In a different semiconductor application, Berkeley reports autocalibration technology eliminates the need for precision mechanical alignment of shelves in a 12-FOUP (wafer cassette) storage buffer. The buffer employs a fast two-axis gantry equipped with a FOUP gripper. The autocalibration routine uses optical emitter-detectors and torque sensitivity to rapidly reference features on each storage shelf and on a master FOUP, thereby precisely and repeatably calibrating the system in minutes.

Sidebar:

Sequence of Events

A typical autocalibration sequence in a simple semiconductor front end proceeds as follows:

1. Laser wafer mapper calibration to height reference (Z position) of the master FOUP (a calibration fixture) on each pod door opener (PDO).

2. Touch calibration to reference post on master FOUP (X, Y position) on each PDO.

3. Laser wafer mapper calibration to top (Z position) of chuck on pre-aligner.

4. Touch calibration to pre-aligner chuck (X, Y position).

5. Calibration to pre-aligner optical sensor using the sensor (X, Y position).

6. Application-specific (sensor, mapper, and/or touch) calibration to wafer process handoff location (X, Y, Z position).

Sidebar:

Collision Insurance Required

"Ferraris on a wafer." That's how one major microprocessor manufacturer describes these slices of silicon.
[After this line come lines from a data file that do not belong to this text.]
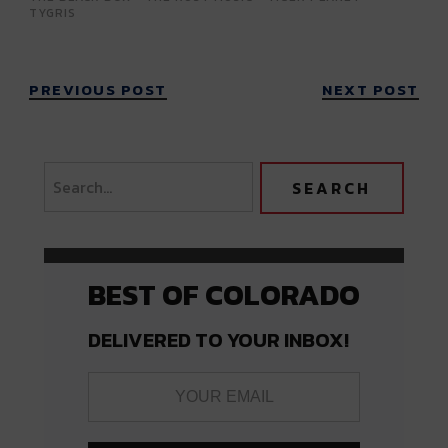
TYGRIS
PREVIOUS POST
NEXT POST
BEST OF COLORADO
DELIVERED TO YOUR INBOX!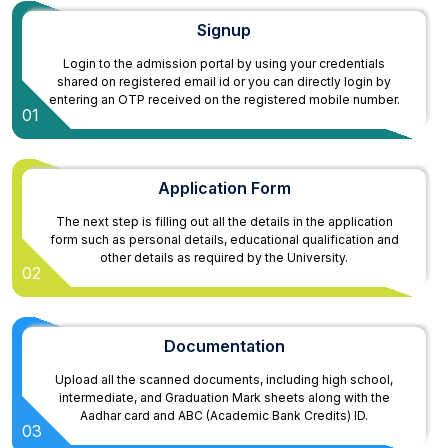
Signup
Login to the admission portal by using your credentials
shared on registered email id or you can directly login by
entering an OTP received on the registered mobile number.
01
Application Form
The next step is filling out all the details in the application
form such as personal details, educational qualification and
other details as required by the University.
02
Documentation
Upload all the scanned documents, including high school,
intermediate, and Graduation Mark sheets along with the
Aadhar card and ABC (Academic Bank Credits) ID.
03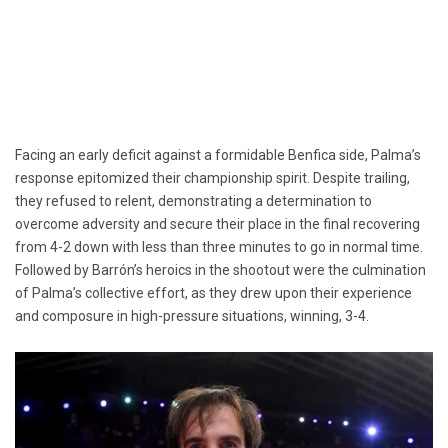
Facing an early deficit against a formidable Benfica side, Palma’s
response epitomized their championship spirit. Despite trailing,
they refused to relent, demonstrating a determination to
overcome adversity and secure their place in the final recovering
from 4-2 down with less than three minutes to go in normal time.
Followed by Barrón’s heroics in the shootout were the culmination
of Palma’s collective effort, as they drew upon their experience
and composure in high-pressure situations, winning, 3-4.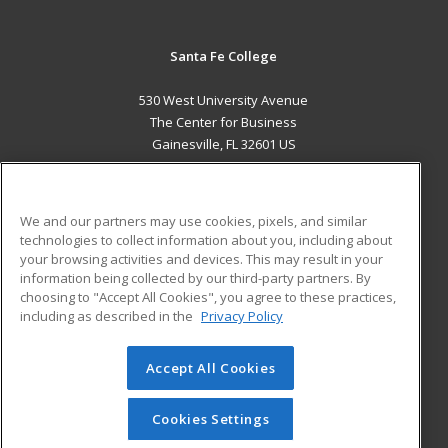
Santa Fe College
530 West University Avenue
The Center for Business
Gainesville, FL 32601 US
MAIN CONTENT
Career Training
We and our partners may use cookies, pixels, and similar
technologies to collect information about you, including about
ADDITIONAL RESOURCES
your browsing activities and devices. This may result in your
information being collected by our third-party partners. By
Military
Student Blog
choosing to "Accept All Cookies", you agree to these practices,
Financial Assistance
including as described in the
Privacy Policy
Help
Accept All Cookies
© 2026 ed2go, a division of Cengage Learning. All rights
reserved. The material on this site cannot be reproduced or
redistributed unless you have obtained prior written
Cookies Settings
permission from Cengage Learning.
Privacy Policy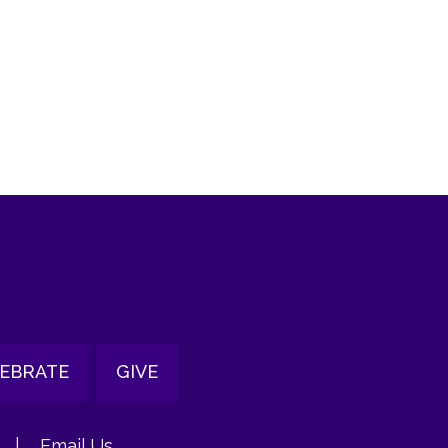
tlook Live
EBRATE
GIVE
|
Email Us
The company estimates the mid-range value for one of today's 300 mm wafers at $80,000-100,000 per wafer in eventual end product. Lower volume, leading-edge devices go well beyond this, while low-end devices are about $10,000.

For 200 mm wafers--fabs are still making high and low-end devices on them--$35,000-45,000 each is a reasonable estimate.

Getting a sense of wafer handling failures (caused by the robots) is a closely held statistic among fabricators. Some anecdotal information indicates chemical-mechanical polishing (CMP) machines range from approximately 1,000 hours MTBF at the lower end to 3,000 hours, which seems consistent with wet bench tool performances claimed at 1,500-2,000 hours MTBF. Since process failures in these machines are pretty unusual--the wafers sit in chemical tanks or in slurries--the problem areas are in the wafer handling, so the numbers should correlate closely to wafer handling reliability.

Robots by themselves often are touted at 50,000-plus hours MTBF. This is an indication that complexity, risk, and failures are due to the integration of the wafer handling operations.